Start of THE INPUT

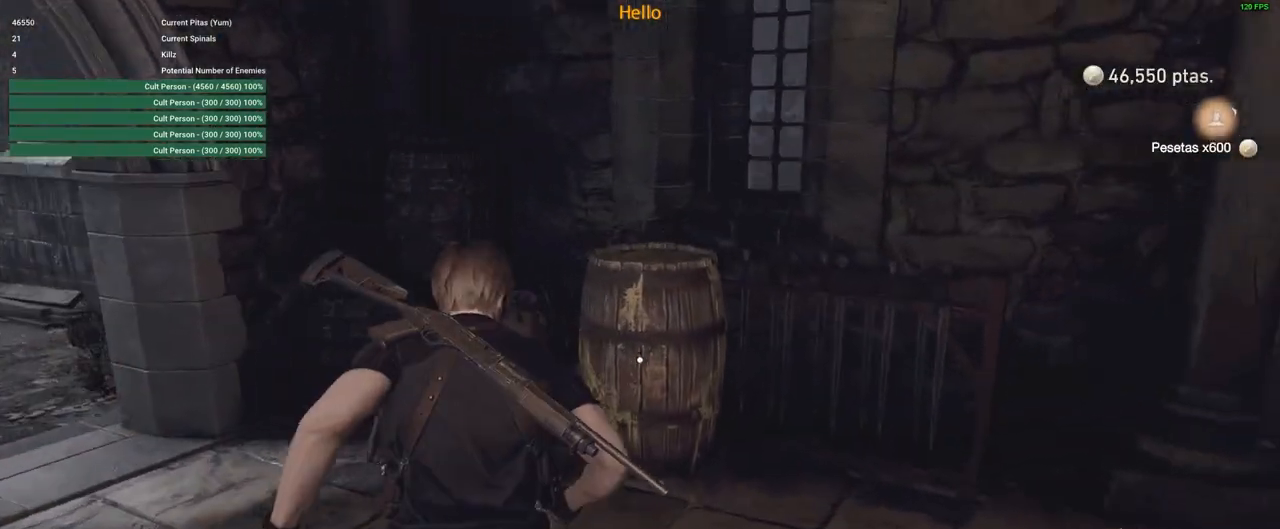
{"keys": ["space", "w"], "mouse": ["left"], "events": [[267, "space", "down"], [317, "mouse_left", "down"]]}
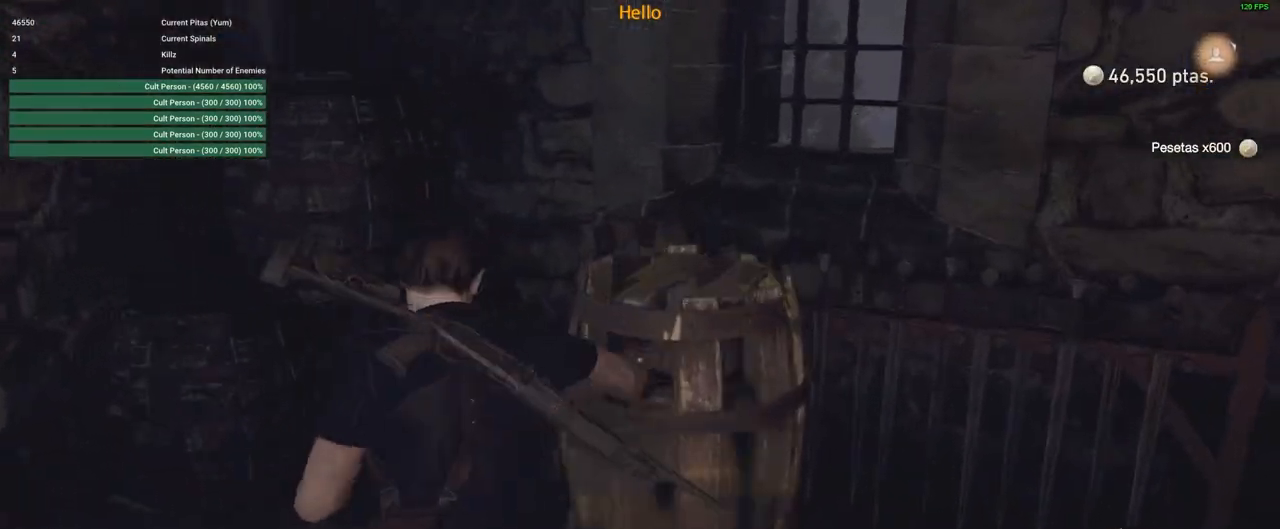
{"keys": ["a", "w"], "mouse": [], "events": [[50, "mouse_left", "up"], [150, "space", "up"], [233, "a", "down"], [333, "f", "down"], [433, "f", "up"]]}
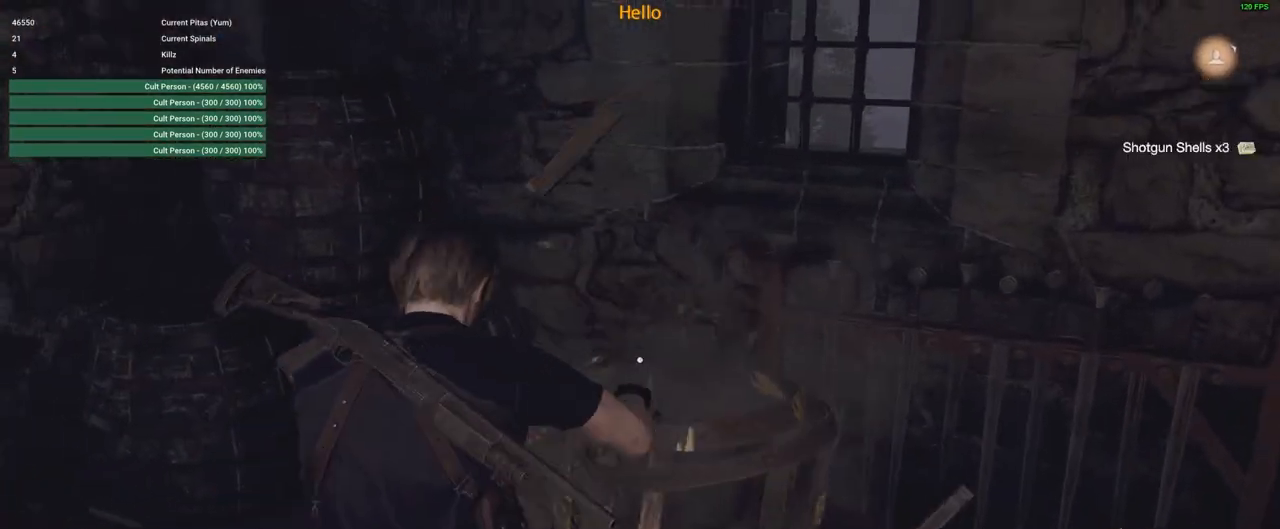
{"keys": ["a", "shift", "w"], "mouse": [], "events": [[17, "f", "down"], [67, "f", "up"], [150, "shift", "down"]]}
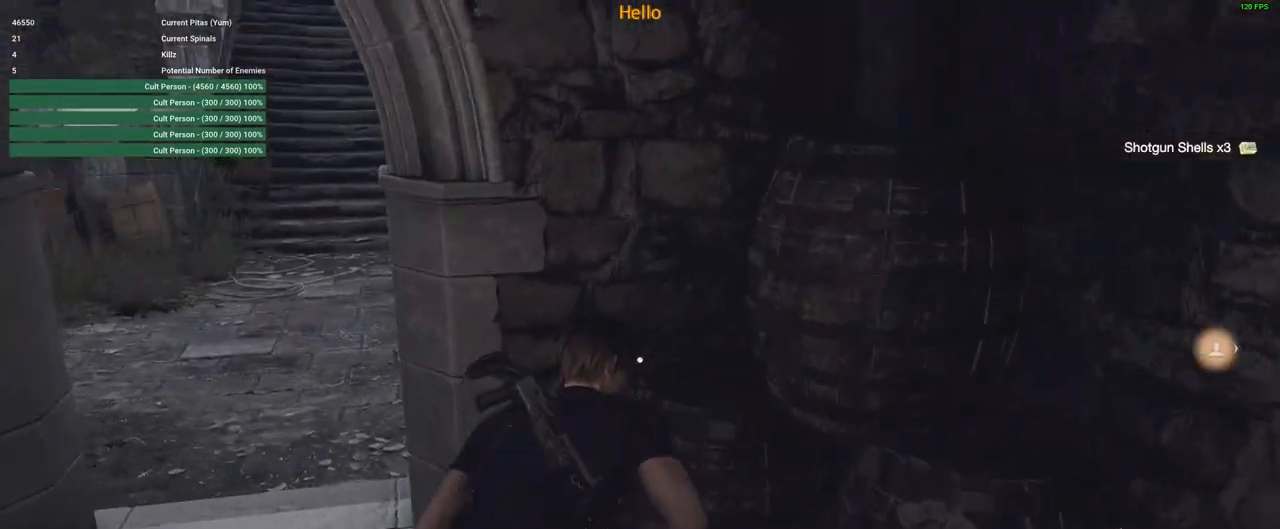
{"keys": ["w"], "mouse": [], "events": [[167, "shift", "up"], [367, "a", "up"]]}
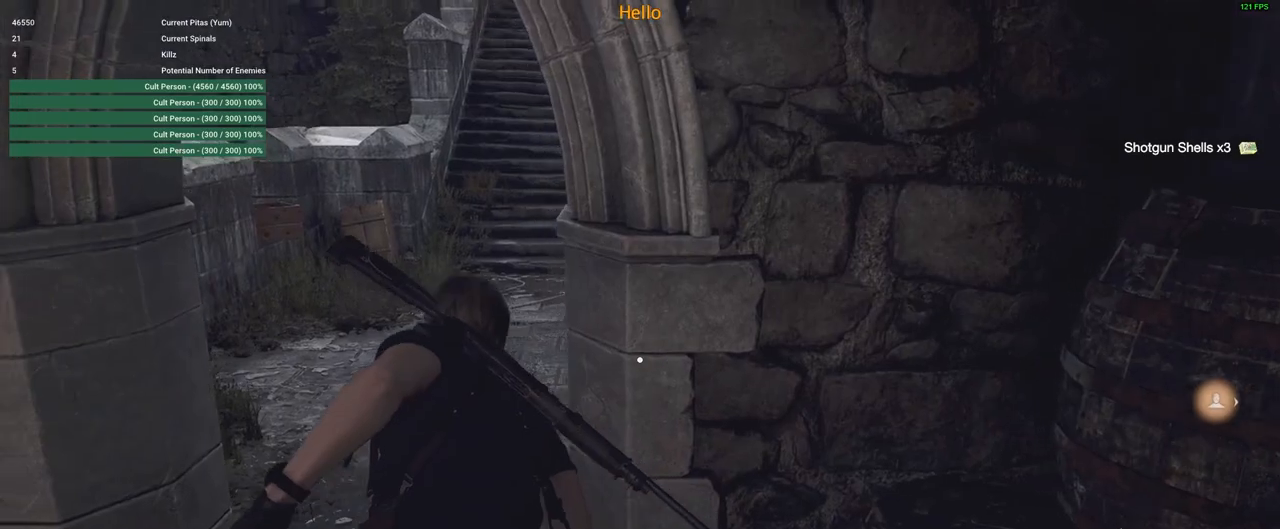
{"keys": ["w"], "mouse": [], "events": [[233, "3", "down"], [333, "3", "up"]]}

End of THE INPUT

### ACTIVITY
A precise repetition of every entry, free of pictures, is the expected answer.

### WRITTEN RESPONSE
{"keys": ["space", "w"], "mouse": ["left"], "events": [[267, "space", "down"], [317, "mouse_left", "down"]]}
{"keys": ["a", "w"], "mouse": [], "events": [[50, "mouse_left", "up"], [150, "space", "up"], [233, "a", "down"], [333, "f", "down"], [433, "f", "up"]]}
{"keys": ["a", "shift", "w"], "mouse": [], "events": [[17, "f", "down"], [67, "f", "up"], [150, "shift", "down"]]}
{"keys": ["w"], "mouse": [], "events": [[167, "shift", "up"], [367, "a", "up"]]}
{"keys": ["w"], "mouse": [], "events": [[233, "3", "down"], [333, "3", "up"]]}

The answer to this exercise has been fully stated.